Cancer is a significant burden to individuals and to the U.S. healthcare system (ACS, 2018).Individuals of low socioeconomic status (SES) have increased mortality and incidence of all types of cancers (Singh & Jemal, 2017). Genetic testing for hereditary cancers can provide information about an individual’s risk of developing cancer and guide future screening and preventative services for themselves and their relatives (Sandler, Alfino, & Saleem, 2018). However, there are financial barriers to both meeting with a genetics professional and having genetic testing, particularly for those who make a low income or have limited or no insurance coverage. This study used the Early Detection of GEnetic Risk (EDGE) Study’s patient baseline survey to evaluate the relationship between socioeconomic status and interest in pursuing hereditary cancer genetic testing, as well as data from Medicare Coverage Database and genetic testing companies’ financial assistance programs (FAPs) to examine what financial assistance exists for individuals pursuing genetic testing.
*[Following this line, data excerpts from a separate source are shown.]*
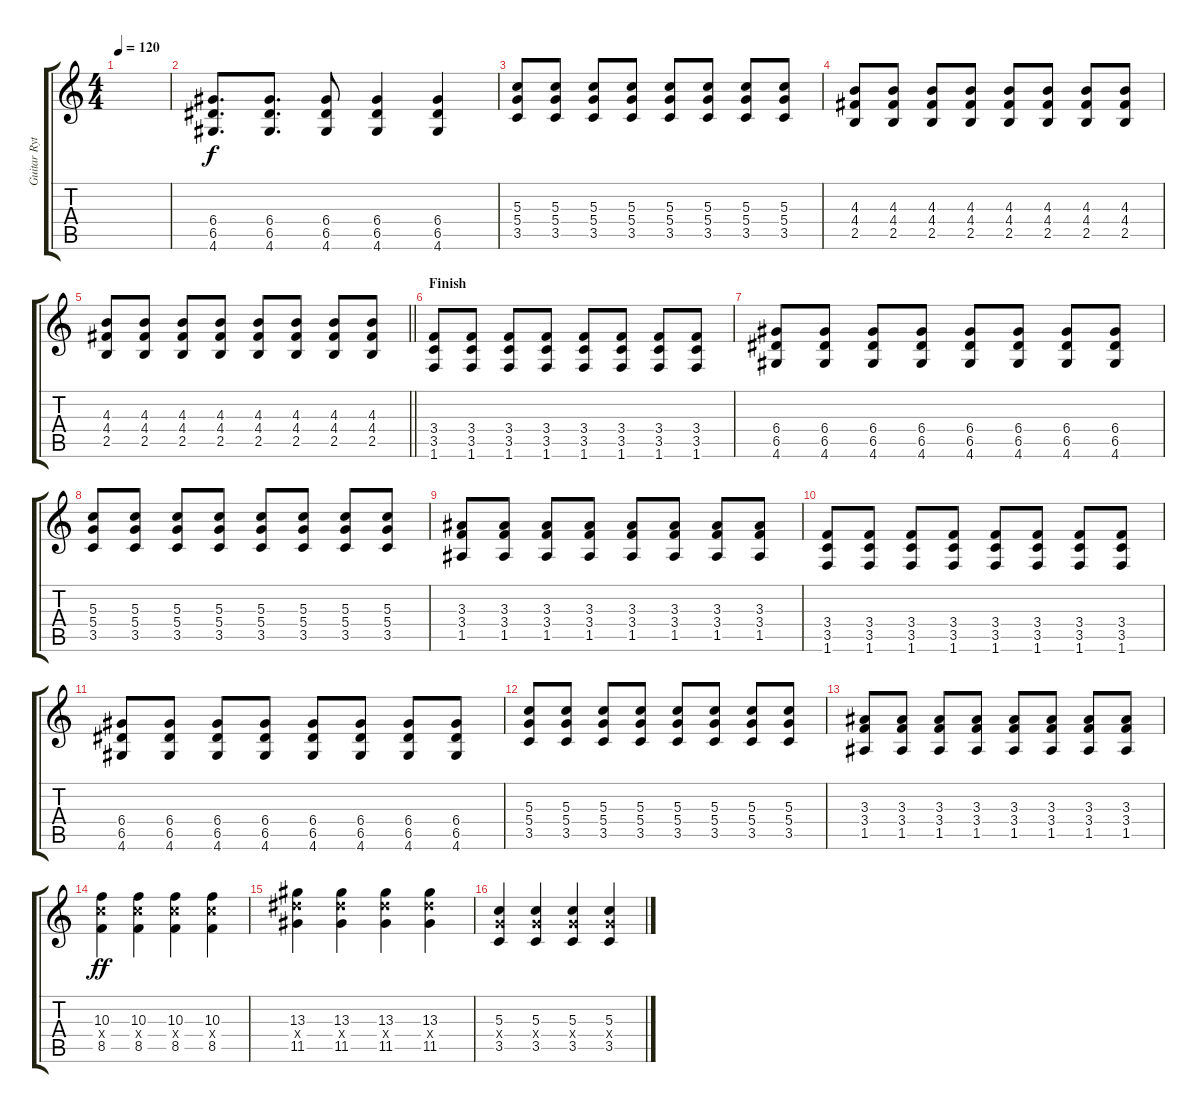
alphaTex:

\track ("Guitar Rythm" "Guitar Ryt") {instrument overdrivenguitar}
\staff {score tabs}
\tuning (E4 B3 G3 D3 A2 E2) {hide}
\ts (4 4)
\tempo 120
\clef g2
\ks c
|
(6.4 6.5 4.6).8{d} (6.4 6.5 4.6).8{d} (6.4 6.5 4.6).8 (6.4 6.5 4.6).4 (6.4 6.5 4.6).4 |
(5.3 5.4 3.5).8 (5.3 5.4 3.5).8 (5.3 5.4 3.5).8 (5.3 5.4 3.5).8 (5.3 5.4 3.5).8 (5.3 5.4 3.5).8 (5.3 5.4 3.5).8 (5.3 5.4 3.5).8 |
(4.3 4.4 2.5).8 (4.3 4.4 2.5).8 (4.3 4.4 2.5).8 (4.3 4.4 2.5).8 (4.3 4.4 2.5).8 (4.3 4.4 2.5).8 (4.3 4.4 2.5).8 (4.3 4.4 2.5).8 |
\barLineRight lightlight
(4.3 4.4 2.5).8 (4.3 4.4 2.5).8 (4.3 4.4 2.5).8 (4.3 4.4 2.5).8 (4.3 4.4 2.5).8 (4.3 4.4 2.5).8 (4.3 4.4 2.5).8 (4.3 4.4 2.5).8 |
\section ("" "Finish")
(3.4 3.5 1.6).8 (3.4 3.5 1.6).8 (3.4 3.5 1.6).8 (3.4 3.5 1.6).8 (3.4 3.5 1.6).8 (3.4 3.5 1.6).8 (3.4 3.5 1.6).8 (3.4 3.5 1.6).8 |
(6.4 6.5 4.6).8 (6.4 6.5 4.6).8 (6.4 6.5 4.6).8 (6.4 6.5 4.6).8 (6.4 6.5 4.6).8 (6.4 6.5 4.6).8 (6.4 6.5 4.6).8 (6.4 6.5 4.6).8 |
(5.3 5.4 3.5).8 (5.3 5.4 3.5).8 (5.3 5.4 3.5).8 (5.3 5.4 3.5).8 (5.3 5.4 3.5).8 (5.3 5.4 3.5).8 (5.3 5.4 3.5).8 (5.3 5.4 3.5).8 |
(3.3 3.4 1.5).8 (3.3 3.4 1.5).8 (3.3 3.4 1.5).8 (3.3 3.4 1.5).8 (3.3 3.4 1.5).8 (3.3 3.4 1.5).8 (3.3 3.4 1.5).8 (3.3 3.4 1.5).8 |
(3.4 3.5 1.6).8 (3.4 3.5 1.6).8 (3.4 3.5 1.6).8 (3.4 3.5 1.6).8 (3.4 3.5 1.6).8 (3.4 3.5 1.6).8 (3.4 3.5 1.6).8 (3.4 3.5 1.6).8 |
(6.4 6.5 4.6).8 (6.4 6.5 4.6).8 (6.4 6.5 4.6).8 (6.4 6.5 4.6).8 (6.4 6.5 4.6).8 (6.4 6.5 4.6).8 (6.4 6.5 4.6).8 (6.4 6.5 4.6).8 |
(5.3 5.4 3.5).8 (5.3 5.4 3.5).8 (5.3 5.4 3.5).8 (5.3 5.4 3.5).8 (5.3 5.4 3.5).8 (5.3 5.4 3.5).8 (5.3 5.4 3.5).8 (5.3 5.4 3.5).8 |
(3.3 3.4 1.5).8 (3.3 3.4 1.5).8 (3.3 3.4 1.5).8 (3.3 3.4 1.5).8 (3.3 3.4 1.5).8 (3.3 3.4 1.5).8 (3.3 3.4 1.5).8 (3.3 3.4 1.5).8 |
(10.3 10.4{x} 8.5).4{dy ff volume 8} (10.3 10.4{x} 8.5).4 (10.3 10.4{x} 8.5).4 (10.3 10.4{x} 8.5).4 |
(13.3 13.4{x} 11.5).4 (13.3 13.4{x} 11.5).4 (13.3 13.4{x} 11.5).4 (13.3 13.4{x} 11.5).4 |
(5.3 5.4{x} 3.5).4 (5.3 5.4{x} 3.5).4 (5.3 5.4{x} 3.5).4 (5.3 5.4{x} 3.5).4
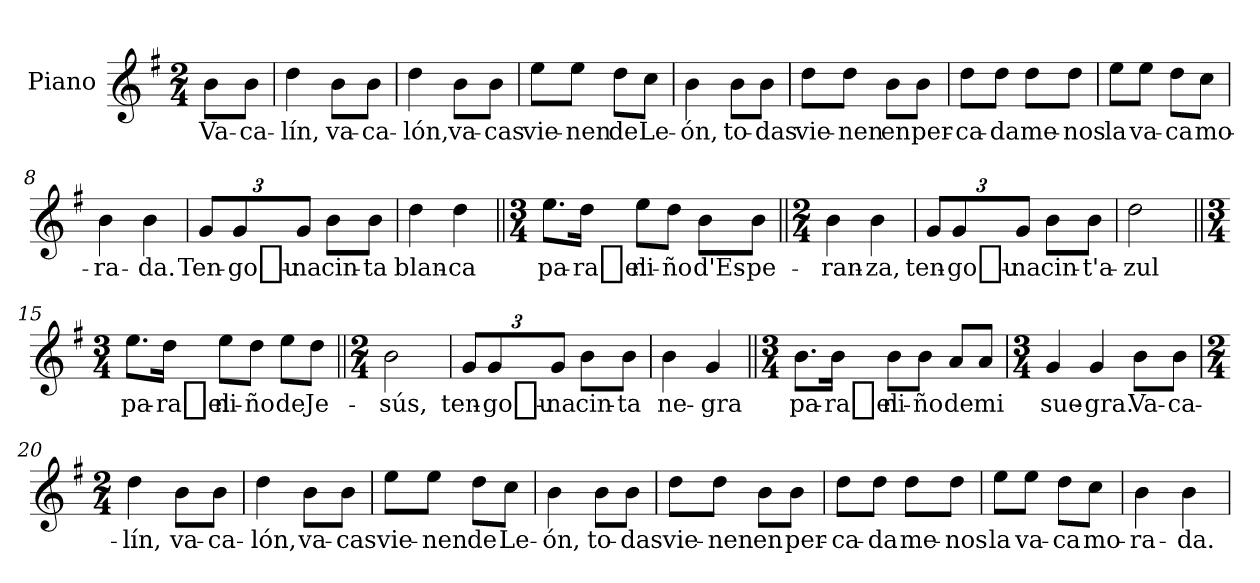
**kern	**text
*part1	*part1
*staff1	*staff1
*I"Piano	*
*I'Pno	*
*clefG2	*
*k[f#]	*
*G:	*
*M2/4	*
=	=
8b\L	Va-
8b\J	-ca-
=1	=1
4dd\	-lín,
8b\L	va-
8b\J	-ca-
=2	=2
4dd\	-lón,
8b\L	va-
8b\J	-cas
=3	=3
8ee\L	vie-
8ee\J	-nen
8dd\L	de
8cc\J	Le-
=4	=4
4b\	-ón,
8b\L	to-
8b\J	-das
!!LO:LB:g=z
=5	=5
8dd\L	vie-
8dd\J	-nen
8b\L	en
8b\J	per-
=6	=6
8dd\L	-ca-
8dd\J	-da
8dd\L	me-
8dd\J	-nos
=7	=7
8ee\L	la
8ee\J	va-
8dd\L	-ca
8cc\J	mo-
=8	=8
4b\	-ra-
4b\	-da.
!!LO:LB:g=z
=9	=9
*Xbrackettup	*
12g/L	Ten-
12g/	-go_u-
12g/J	-na
8b\L	cin-
8b\J	-ta
=10	=10
4dd\	blan-
4dd\	-ca
=11||	=11||
*M3/4	*
8.ee\L	pa-
16dd\Jk	-ra_el
8ee\L	ni-
8dd\J	-ño
8b\L	d'Es-
8b\J	-pe-
=12||	=12||
*M2/4	*
4b\	-ran-
4b\	-za,
=13	=13
12g/L	ten-
12g/	-go_u-
12g/J	-na
8b\L	cin-
8b\J	-t'a-
=14	=14
2dd\	-zul
!!LO:LB:g=z
=15||	=15||
*M3/4	*
8.ee\L	pa-
16dd\Jk	-ra_el
8ee\L	ni-
8dd\J	-ño
8ee\L	de
8dd\J	Je-
=16||	=16||
*M2/4	*
2b\	-sús,
=17	=17
12g/L	ten-
12g/	-go_u-
12g/J	-na
8b\L	cin-
8b\J	-ta
=18	=18
4b\	ne-
4g/	-gra
=19||	=19||
*M3/4	*
8.b\L	pa-
16b\Jk	-ra_el
8b\L	ni-
8b\J	-ño
8a/L	de
8a/J	mi
!!LO:LB:g=z
=19	=19
*M3/4	*
4g/	sue-
4g/	-gra.
8b\L	Va-
8b\J	-ca-
!!LO:LB:g=z
=20	=20
*M2/4	*
4dd\	lín,
8b\L	va-
8b\J	-ca-
=21	=21
4dd\	-lón,
8b\L	va-
8b\J	-cas
=22	=22
8ee\L	vie-
8ee\J	-nen
8dd\L	de
8cc\J	Le-
=23	=23
4b\	-ón,
8b\L	to-
8b\J	-das
=24	=24
8dd\L	vie-
8dd\J	-nen
8b\L	en
8b\J	per-
=25	=25
8dd\L	-ca-
8dd\J	-da
8dd\L	me-
8dd\J	-nos
=26	=26
8ee\L	la
8ee\J	va-
8dd\L	-ca
8cc\J	mo-
=27	=27
4b\	-ra-
4b\	-da.
=	=
*-	*-
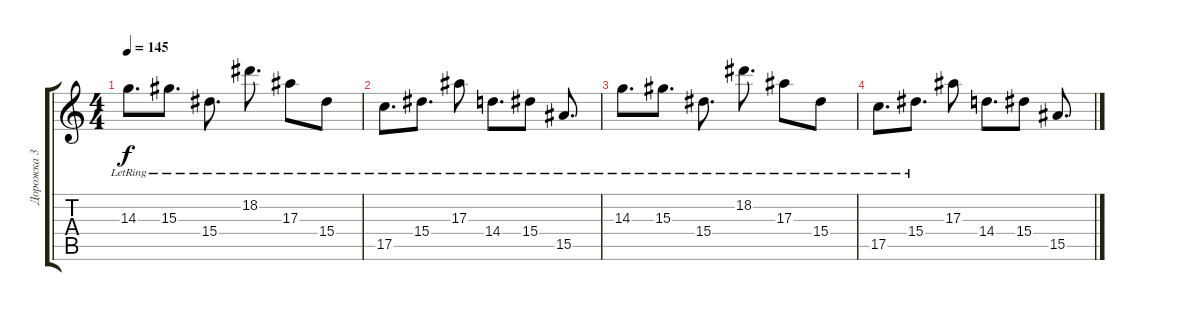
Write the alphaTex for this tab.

\track ("Дорожка 3" "Дорожка 3") {instrument overdrivenguitar}
\staff {score tabs}
\tuning (D4 A3 F3 C3 G2 C2) {hide}
\ts (4 4)
\tempo 145
\clef g2
\ks c
14.3{lr}.8{d dy f} 15.3{lr}.8{d} 15.4{lr}.8{d} 18.2{lr}.8{d} 17.3{lr}.8 15.4{lr}.8 |
17.5{lr}.8{d} 15.4{lr}.8{d} 17.3{lr}.8 14.4{lr}.8{d} 15.4{lr}.8 15.5{lr}.8{d} |
14.3{lr}.8{d} 15.3{lr}.8{d} 15.4{lr}.8{d} 18.2{lr}.8{d} 17.3{lr}.8 15.4{lr}.8 |
17.5{lr}.8{d} 15.4{lr}.8{d} 17.3.8 14.4.8{d} 15.4.8 15.5.8{d}
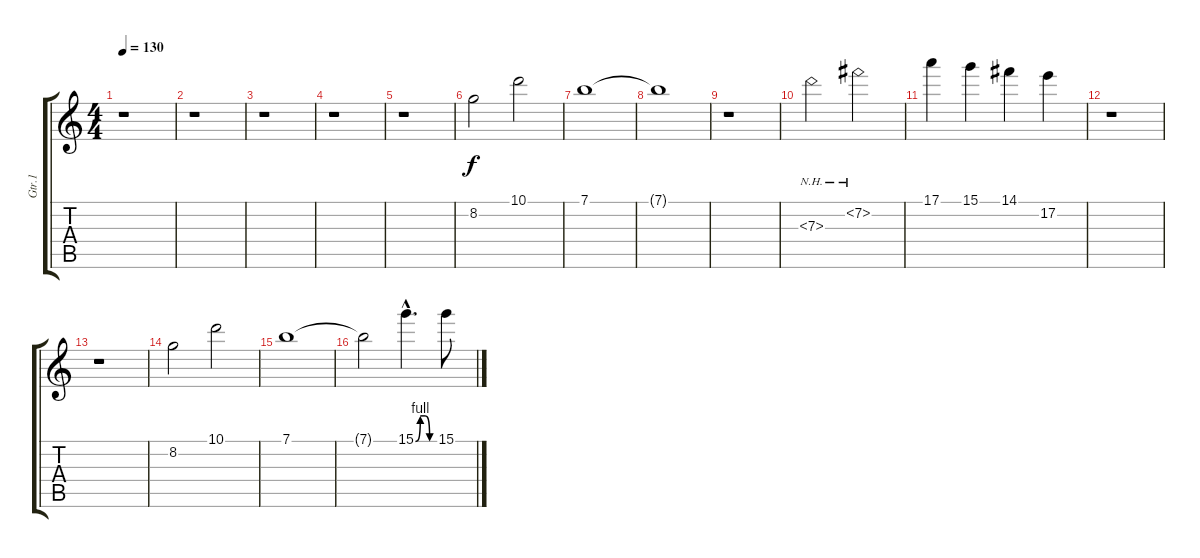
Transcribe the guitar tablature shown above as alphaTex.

\track ("Gtr.1" "Gtr.1") {instrument distortionguitar}
\staff {score tabs}
\tuning (E4 B3 G3 D3 A2 E2) {hide}
\ts (4 4)
\tempo 130
\clef g2
\ks c
r.1{dy f} |
r.1 |
r.1 |
r.1 |
r.1 |
8.2.2 10.1.2 |
7.1.1 |
7.1{t}.1 |
r.1 |
7.3{nh}.2 7.2{nh}.2 |
17.1.4 15.1.4 14.1.4 17.2.4 |
r.1 |
r.1 |
8.2.2 10.1.2 |
7.1.1 |
7.1{t}.2 15.1{be (custom 0 0 15 4 30 4 45 0 60 0) hac}.4{d} 15.1.8
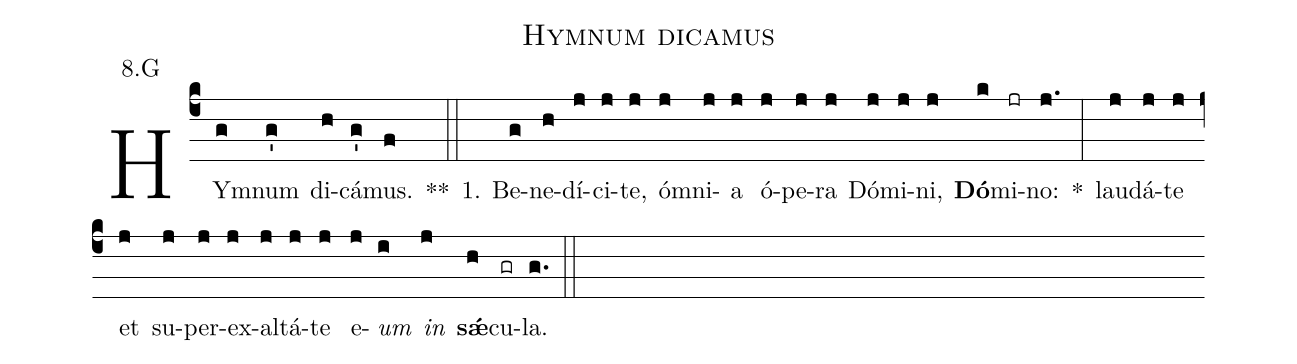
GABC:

name:Hymnum dicamus;
office-part:Antiphona;
mode:8;
annotation: 8.G;
%%
(c4) HY(g)mnum(g') di(h)cá(g')mus.(f) **(::)
1. Be(g)ne(h)dí(j)ci(j)te,(j) óm(j)ni(j)a(j) ó(j)pe(j)ra(j) Dó(j)mi(j)ni,(j) <b>Dó</b>(k)mi(jr)no:(j.) *(:) lau(j)dá(j)te(j) et(j) su(j)per(j)ex(j)al(j)tá(j)te(j) e(j)<i>um</i>(i) <i>in</i>(j) <b>s<sp>'ae</sp></b>(h)cu(gr)la.(g.) (::)
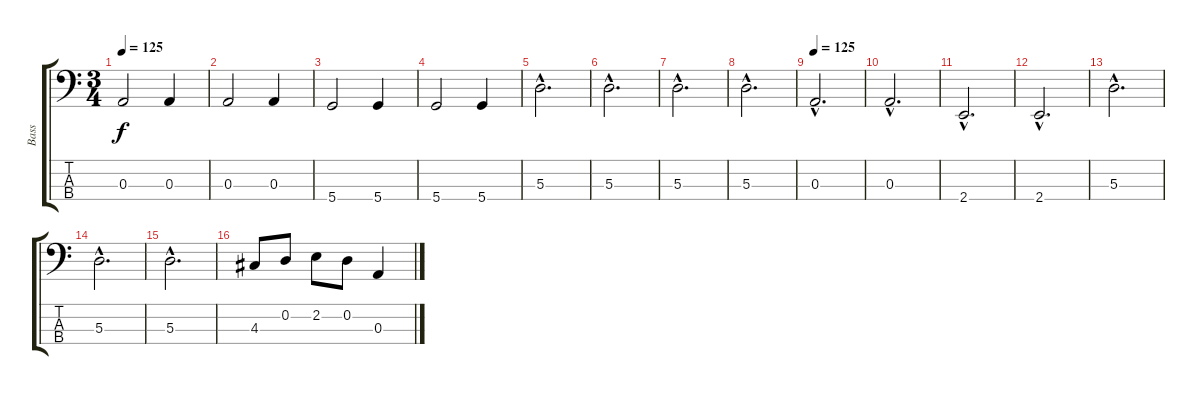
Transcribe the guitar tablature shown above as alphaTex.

\track ("Bass" "Bass") {instrument fretlessbass}
\staff {score tabs}
\tuning (G2 D2 A1 D1) {hide}
\ts (3 4)
\tempo 125
\clef f4
\ks c
0.3.2{dy f} 0.3.4 |
0.3.2 0.3.4 |
5.4.2 5.4.4 |
5.4.2 5.4.4 |
5.3{hac}.2{d} |
5.3{hac}.2{d} |
5.3{hac}.2{d} |
5.3{hac}.2{d} |
\tempo 125
0.3{hac}.2{d} |
0.3{hac}.2{d} |
2.4{hac}.2{d} |
2.4{hac}.2{d} |
5.3{hac}.2{d} |
5.3{hac}.2{d} |
5.3{hac}.2{d} |
4.3.8 0.2.8 2.2.8 0.2.8 0.3.4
Results showed a strong relationship between all SES and demographic measures and interest in pursuing genetic testing, excluding race and ethnicity. For Medicare to cover the cost of genetic testing for many of the genes, patients must already have symptoms of cancer. Medical and financial criteria a patient must meet to qualify for FAPs is often unclear and inconsistent between companies. If genetic testing is the future of preventative medicine, more work needs to be done to provide these to low-SES groups and to ensure that those services are used by the most vulnerable populations.